EXTRACT PROVIDED:

That means that in many cases, multiple _different_ OpenSSH servers, have the "same" IPv4 local address. Since when using `ProxyJump`, this address is recorded along side the host's public key in the user's `known_hosts` file, you can imagine when one logs into one server via one bastion, then tries to log in to a different server via a different bastion if that second server has the same local IPv4 address.

The crux of this is that we cannot assume the local IPv4 address is unique, since it's not (and in many cases, not even static).

In the case of `ProxyCommand`, the IPv4 address of the target may not even be obvious to the SSH client process.

-- Possible solutions / work-arounds using existing OpenSSH client --

I looked around for a solution, I ruled out turning off `StrictHostKeyChecking` (as seen on ServerFault) as a terrible idea asking for a Man-In-The-Middle attack.

DNS might "solve" the problem, but is likely to be messy to implement (bastion hosts are resource constrained, not sure if they do dynamic DNS for their LAN clients).

I know I'll get push-back from the other team if I try to mandate unique local IPv4 addresses. (This is the same team that unwittingly decided to rely on DHCP static assignment to "do the right thing".)

Link-local IPv6 is a tempting prospect: I have used this to get into a target node when its DHCP client has gone AWOL leaving IPv4 unconfigured, and being derived from the MAC address, *should* be globally unique, but this assumes a dual-stack LAN. (And the engineering team who look after these are likely to baulk at this. They barely understand IPv4!)

GIVEN DATA:
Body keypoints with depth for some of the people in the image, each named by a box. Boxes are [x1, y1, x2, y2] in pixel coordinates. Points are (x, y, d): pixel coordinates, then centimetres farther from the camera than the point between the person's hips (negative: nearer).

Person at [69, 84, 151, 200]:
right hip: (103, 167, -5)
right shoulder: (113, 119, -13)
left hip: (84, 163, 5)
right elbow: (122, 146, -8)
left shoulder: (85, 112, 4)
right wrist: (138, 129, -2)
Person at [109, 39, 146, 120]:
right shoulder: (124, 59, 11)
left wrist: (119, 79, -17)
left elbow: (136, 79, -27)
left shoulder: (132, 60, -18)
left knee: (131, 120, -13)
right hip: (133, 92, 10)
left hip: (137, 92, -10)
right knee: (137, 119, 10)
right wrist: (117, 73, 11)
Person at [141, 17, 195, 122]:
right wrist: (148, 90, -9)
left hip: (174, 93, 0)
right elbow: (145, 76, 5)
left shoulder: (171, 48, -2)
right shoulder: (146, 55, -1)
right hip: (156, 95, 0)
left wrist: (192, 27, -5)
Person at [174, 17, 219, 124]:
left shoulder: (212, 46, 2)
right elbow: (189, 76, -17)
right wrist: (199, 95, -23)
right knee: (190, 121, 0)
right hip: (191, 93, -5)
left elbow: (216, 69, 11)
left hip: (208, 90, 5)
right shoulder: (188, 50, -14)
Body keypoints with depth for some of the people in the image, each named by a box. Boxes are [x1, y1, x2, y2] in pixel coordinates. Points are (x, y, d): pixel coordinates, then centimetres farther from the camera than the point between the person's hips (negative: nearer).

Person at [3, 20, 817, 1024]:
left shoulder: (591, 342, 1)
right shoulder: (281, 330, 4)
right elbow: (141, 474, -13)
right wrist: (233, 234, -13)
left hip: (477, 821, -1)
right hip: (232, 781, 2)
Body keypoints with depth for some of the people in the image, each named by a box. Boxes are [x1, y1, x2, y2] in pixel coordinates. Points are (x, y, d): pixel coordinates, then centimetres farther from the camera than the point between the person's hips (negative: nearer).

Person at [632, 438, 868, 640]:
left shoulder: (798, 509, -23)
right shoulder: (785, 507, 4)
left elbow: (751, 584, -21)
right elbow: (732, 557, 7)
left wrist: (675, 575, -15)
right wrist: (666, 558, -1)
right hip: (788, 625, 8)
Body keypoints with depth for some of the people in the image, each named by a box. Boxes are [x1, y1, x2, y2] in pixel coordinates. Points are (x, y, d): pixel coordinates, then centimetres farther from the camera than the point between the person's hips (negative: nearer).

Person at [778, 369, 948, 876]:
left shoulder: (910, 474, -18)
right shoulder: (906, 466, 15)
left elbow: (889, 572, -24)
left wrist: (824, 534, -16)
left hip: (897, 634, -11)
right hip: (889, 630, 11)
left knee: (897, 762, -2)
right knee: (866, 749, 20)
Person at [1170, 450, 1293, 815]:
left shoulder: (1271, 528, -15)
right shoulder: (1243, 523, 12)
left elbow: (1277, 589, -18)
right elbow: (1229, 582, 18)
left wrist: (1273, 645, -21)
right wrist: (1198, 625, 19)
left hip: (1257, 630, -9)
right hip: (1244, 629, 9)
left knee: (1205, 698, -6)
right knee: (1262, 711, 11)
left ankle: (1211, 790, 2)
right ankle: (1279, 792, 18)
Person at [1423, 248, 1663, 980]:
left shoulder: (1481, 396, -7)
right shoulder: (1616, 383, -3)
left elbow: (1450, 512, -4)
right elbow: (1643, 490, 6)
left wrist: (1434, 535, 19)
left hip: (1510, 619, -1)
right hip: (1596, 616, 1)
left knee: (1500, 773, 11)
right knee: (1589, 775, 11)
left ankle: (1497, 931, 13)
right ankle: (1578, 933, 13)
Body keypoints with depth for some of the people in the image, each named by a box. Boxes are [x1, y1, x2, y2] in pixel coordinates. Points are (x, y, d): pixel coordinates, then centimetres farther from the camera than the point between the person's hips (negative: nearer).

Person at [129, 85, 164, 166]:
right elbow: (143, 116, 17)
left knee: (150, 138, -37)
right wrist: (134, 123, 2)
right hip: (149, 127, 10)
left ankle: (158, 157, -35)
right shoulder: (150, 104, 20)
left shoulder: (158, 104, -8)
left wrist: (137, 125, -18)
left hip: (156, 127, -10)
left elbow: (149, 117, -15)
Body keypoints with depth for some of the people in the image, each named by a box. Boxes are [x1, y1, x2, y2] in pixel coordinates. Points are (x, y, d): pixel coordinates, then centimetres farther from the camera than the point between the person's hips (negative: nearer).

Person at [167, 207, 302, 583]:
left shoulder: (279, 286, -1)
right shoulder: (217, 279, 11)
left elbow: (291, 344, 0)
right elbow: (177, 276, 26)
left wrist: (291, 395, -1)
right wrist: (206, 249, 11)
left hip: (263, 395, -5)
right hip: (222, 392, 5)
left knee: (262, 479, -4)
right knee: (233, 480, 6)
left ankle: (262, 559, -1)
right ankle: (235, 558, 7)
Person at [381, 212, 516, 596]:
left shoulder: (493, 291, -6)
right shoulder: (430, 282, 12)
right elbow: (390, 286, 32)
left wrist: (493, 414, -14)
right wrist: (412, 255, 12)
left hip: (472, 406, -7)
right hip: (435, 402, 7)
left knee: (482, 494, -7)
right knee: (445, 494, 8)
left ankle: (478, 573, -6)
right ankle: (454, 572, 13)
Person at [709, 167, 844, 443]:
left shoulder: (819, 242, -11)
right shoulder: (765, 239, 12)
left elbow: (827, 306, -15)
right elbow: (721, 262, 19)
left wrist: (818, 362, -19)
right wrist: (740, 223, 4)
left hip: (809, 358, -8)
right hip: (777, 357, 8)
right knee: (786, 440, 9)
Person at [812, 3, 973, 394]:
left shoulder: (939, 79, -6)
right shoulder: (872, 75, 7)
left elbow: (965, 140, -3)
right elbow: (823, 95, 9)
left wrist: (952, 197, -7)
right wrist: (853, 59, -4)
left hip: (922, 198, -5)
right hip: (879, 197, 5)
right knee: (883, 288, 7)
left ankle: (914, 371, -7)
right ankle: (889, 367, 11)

WHAT NEEDS TO BE DONE:
Could you continue the post about OpenSSH host-key clashes behind bastion hosts, starting right after its closing paragraph on link-local IPv6?

RESULT FOR THIS TASK:
Port forwarding will require a lot of manual piss-farting around on the router's config webpage… and will likely break if the embedded DHCPd decides to not assign the static IP the target machine was supposed to get.

In the `ssh_config` man page, I see there is a `KnownHostsCommand` option, which could possibly be employed here, however since the files are "shared" by multiple users, there's the issue of paths, since I'll bet the `KnownHostsCommand` is relative to ${PWD} and not ~/.ssh/config or any config file imported by it.

User or Global `known_hosts` won't work due to the format of the file used (it assumes a unique endpoint IP address, which we know is not unique). (I have `HashKnownHosts` turned off on this Gentoo machine, my workplace laptop has it turned on due to Ubuntu's default. Not sure if this hash takes into account `ProxyJump` paths or `ProxyCommand` options.)

-- Possible solutions that require OpenSSH client changes --

One way that might work would be to embed the effective `ProxyJump`/`ProxyCommand` path in the "host name" stored in `known_hosts` -- will look ugly as sin, but at least the client can "uniquely" identify each server, and determine which key to use for validation.

e.g. you might have in known_hosts
172.16.1.2{ProxyJump user@10.20.30.40,user2@192.168.123.45} <algo> <key>
172.16.1.3{ProxyCommand user@10.20.30.40:nc 192.168.234.56 22} <algo> <key>
the {} part encodes the path by which you reach the host.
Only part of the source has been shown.